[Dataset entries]
..............................

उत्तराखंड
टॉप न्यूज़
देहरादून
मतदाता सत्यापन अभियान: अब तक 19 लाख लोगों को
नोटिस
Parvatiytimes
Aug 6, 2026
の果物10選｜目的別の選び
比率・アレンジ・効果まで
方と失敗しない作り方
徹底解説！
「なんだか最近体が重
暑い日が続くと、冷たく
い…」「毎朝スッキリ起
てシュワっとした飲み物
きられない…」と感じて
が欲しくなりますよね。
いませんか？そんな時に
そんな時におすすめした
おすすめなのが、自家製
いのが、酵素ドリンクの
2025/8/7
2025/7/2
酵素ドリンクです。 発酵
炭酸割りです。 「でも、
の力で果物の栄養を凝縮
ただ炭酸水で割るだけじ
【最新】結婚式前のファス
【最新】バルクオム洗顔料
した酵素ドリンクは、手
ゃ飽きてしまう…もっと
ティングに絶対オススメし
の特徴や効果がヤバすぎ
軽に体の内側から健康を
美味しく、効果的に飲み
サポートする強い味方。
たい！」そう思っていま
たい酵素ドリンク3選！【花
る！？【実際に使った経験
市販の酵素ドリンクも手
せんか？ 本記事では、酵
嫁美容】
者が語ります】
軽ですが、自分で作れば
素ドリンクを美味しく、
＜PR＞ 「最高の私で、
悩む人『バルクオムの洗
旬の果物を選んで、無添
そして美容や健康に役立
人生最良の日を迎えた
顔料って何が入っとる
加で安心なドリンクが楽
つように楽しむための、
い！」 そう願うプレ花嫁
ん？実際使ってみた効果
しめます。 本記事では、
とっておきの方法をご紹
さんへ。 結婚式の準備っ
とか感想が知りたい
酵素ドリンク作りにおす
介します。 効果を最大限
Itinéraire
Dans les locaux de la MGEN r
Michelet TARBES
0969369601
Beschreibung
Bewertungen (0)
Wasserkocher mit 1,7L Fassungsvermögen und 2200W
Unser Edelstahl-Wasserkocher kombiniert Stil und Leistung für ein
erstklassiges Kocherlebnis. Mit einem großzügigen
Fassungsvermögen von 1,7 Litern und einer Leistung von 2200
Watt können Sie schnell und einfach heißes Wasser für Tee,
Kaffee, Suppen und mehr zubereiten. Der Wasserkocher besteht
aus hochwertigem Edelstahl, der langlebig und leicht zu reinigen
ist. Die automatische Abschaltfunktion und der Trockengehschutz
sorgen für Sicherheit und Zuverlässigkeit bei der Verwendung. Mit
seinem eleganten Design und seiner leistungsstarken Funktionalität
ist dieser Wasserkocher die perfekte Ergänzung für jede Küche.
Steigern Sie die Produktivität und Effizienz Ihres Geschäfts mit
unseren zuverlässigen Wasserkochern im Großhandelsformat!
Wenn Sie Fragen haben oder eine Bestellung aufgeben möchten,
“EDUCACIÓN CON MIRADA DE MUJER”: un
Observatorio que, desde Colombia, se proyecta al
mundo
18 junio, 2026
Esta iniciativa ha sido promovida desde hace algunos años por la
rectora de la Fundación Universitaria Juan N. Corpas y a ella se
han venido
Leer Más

..............................

Turn every line from the start of the records up to and including the line with "しめます。 本記事では、" into a numbered list, skipping any blank lines.

Exercise solution:
1. उत्तराखंड
2. टॉप न्यूज़
3. देहरादून
4. मतदाता सत्यापन अभियान: अब तक 19 लाख लोगों को
5. नोटिस
6. Parvatiytimes
7. Aug 6, 2026
8. の果物10選｜目的別の選び
9. 比率・アレンジ・効果まで
10. 方と失敗しない作り方
11. 徹底解説！
12. 「なんだか最近体が重
13. 暑い日が続くと、冷たく
14. い…」「毎朝スッキリ起
15. てシュワっとした飲み物
16. きられない…」と感じて
17. が欲しくなりますよね。
18. いませんか？そんな時に
19. そんな時におすすめした
20. おすすめなのが、自家製
21. いのが、酵素ドリンクの
22. 2025/8/7
23. 2025/7/2
24. 酵素ドリンクです。 発酵
25. 炭酸割りです。 「でも、
26. の力で果物の栄養を凝縮
27. ただ炭酸水で割るだけじ
28. 【最新】結婚式前のファス
29. 【最新】バルクオム洗顔料
30. した酵素ドリンクは、手
31. ゃ飽きてしまう…もっと
32. ティングに絶対オススメし
33. の特徴や効果がヤバすぎ
34. 軽に体の内側から健康を
35. 美味しく、効果的に飲み
36. サポートする強い味方。
37. たい！」そう思っていま
38. たい酵素ドリンク3選！【花
39. る！？【実際に使った経験
40. 市販の酵素ドリンクも手
41. せんか？ 本記事では、酵
42. 嫁美容】
43. 者が語ります】
44. 軽ですが、自分で作れば
45. 素ドリンクを美味しく、
46. ＜PR＞ 「最高の私で、
47. 悩む人『バルクオムの洗
48. 旬の果物を選んで、無添
49. そして美容や健康に役立
50. 人生最良の日を迎えた
51. 顔料って何が入っとる
52. 加で安心なドリンクが楽
53. つように楽しむための、
54. い！」 そう願うプレ花嫁
55. ん？実際使ってみた効果
56. しめます。 本記事では、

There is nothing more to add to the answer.